§ **DATA FOR REVIEW**:
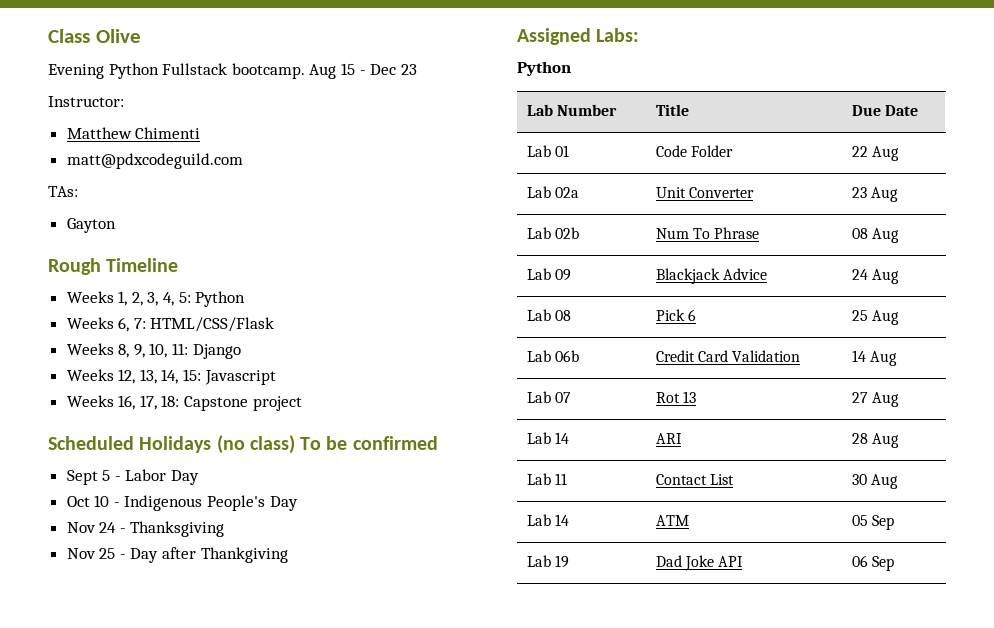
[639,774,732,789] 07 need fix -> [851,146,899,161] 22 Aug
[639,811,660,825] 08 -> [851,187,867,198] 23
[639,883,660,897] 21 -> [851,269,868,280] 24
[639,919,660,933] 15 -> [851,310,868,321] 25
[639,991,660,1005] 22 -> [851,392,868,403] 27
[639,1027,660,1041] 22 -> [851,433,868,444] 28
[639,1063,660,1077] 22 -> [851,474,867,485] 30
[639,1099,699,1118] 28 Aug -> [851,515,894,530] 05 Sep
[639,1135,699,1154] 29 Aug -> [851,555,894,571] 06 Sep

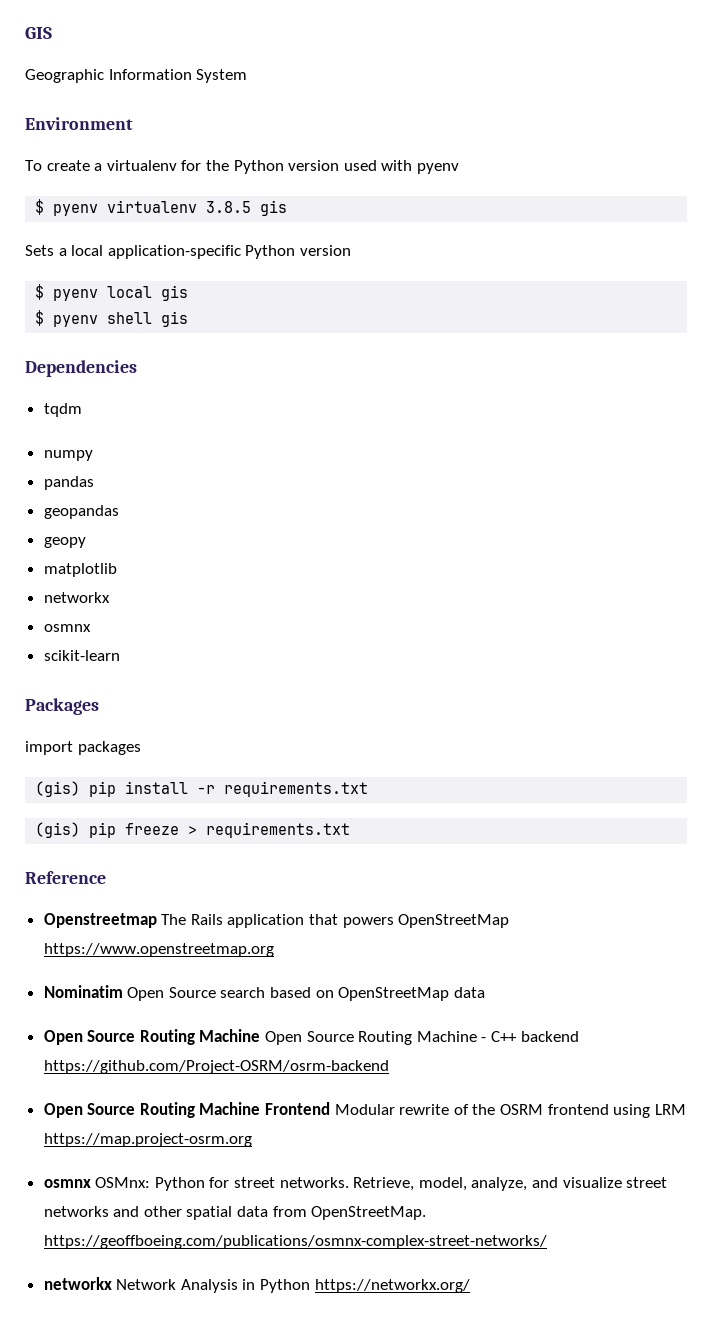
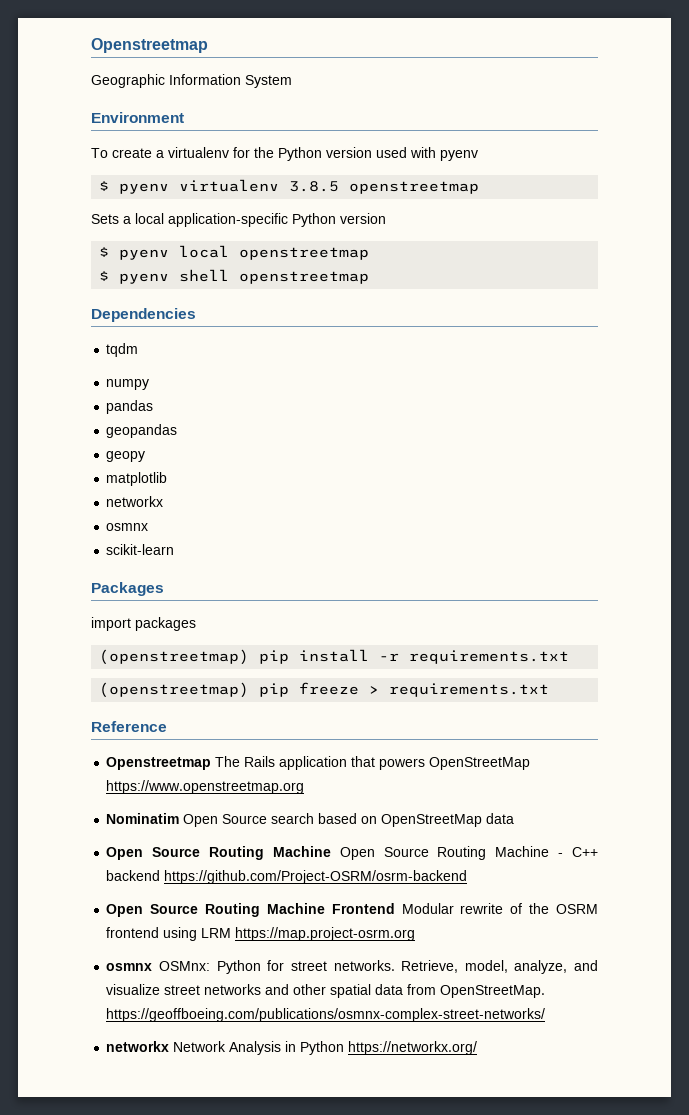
[25,27,52,39] GIS -> [91,38,208,53] Openstreetmap
[260,200,288,216] gis -> [349,181,480,194] openstreetmap
[161,285,189,301] gis -> [239,247,370,260] openstreetmap
[161,311,189,327] gis -> [239,271,370,284] openstreetmap
[35,781,81,797] (gis) -> [99,649,250,665] (openstreetmap)
[35,822,81,838] (gis) -> [99,682,250,698] (openstreetmap)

§ **WORK ORDER**: Extract the lines beginning with the one that contains "[639,883,660,897] 21 -> [851,269,868,280] 24" and ending with the last line of the listing. Keep them exact and drop the pictures.

§ **PROBLEM SOLUTION**:
[639,883,660,897] 21 -> [851,269,868,280] 24
[639,919,660,933] 15 -> [851,310,868,321] 25
[639,991,660,1005] 22 -> [851,392,868,403] 27
[639,1027,660,1041] 22 -> [851,433,868,444] 28
[639,1063,660,1077] 22 -> [851,474,867,485] 30
[639,1099,699,1118] 28 Aug -> [851,515,894,530] 05 Sep
[639,1135,699,1154] 29 Aug -> [851,555,894,571] 06 Sep

[25,27,52,39] GIS -> [91,38,208,53] Openstreetmap
[260,200,288,216] gis -> [349,181,480,194] openstreetmap
[161,285,189,301] gis -> [239,247,370,260] openstreetmap
[161,311,189,327] gis -> [239,271,370,284] openstreetmap
[35,781,81,797] (gis) -> [99,649,250,665] (openstreetmap)
[35,822,81,838] (gis) -> [99,682,250,698] (openstreetmap)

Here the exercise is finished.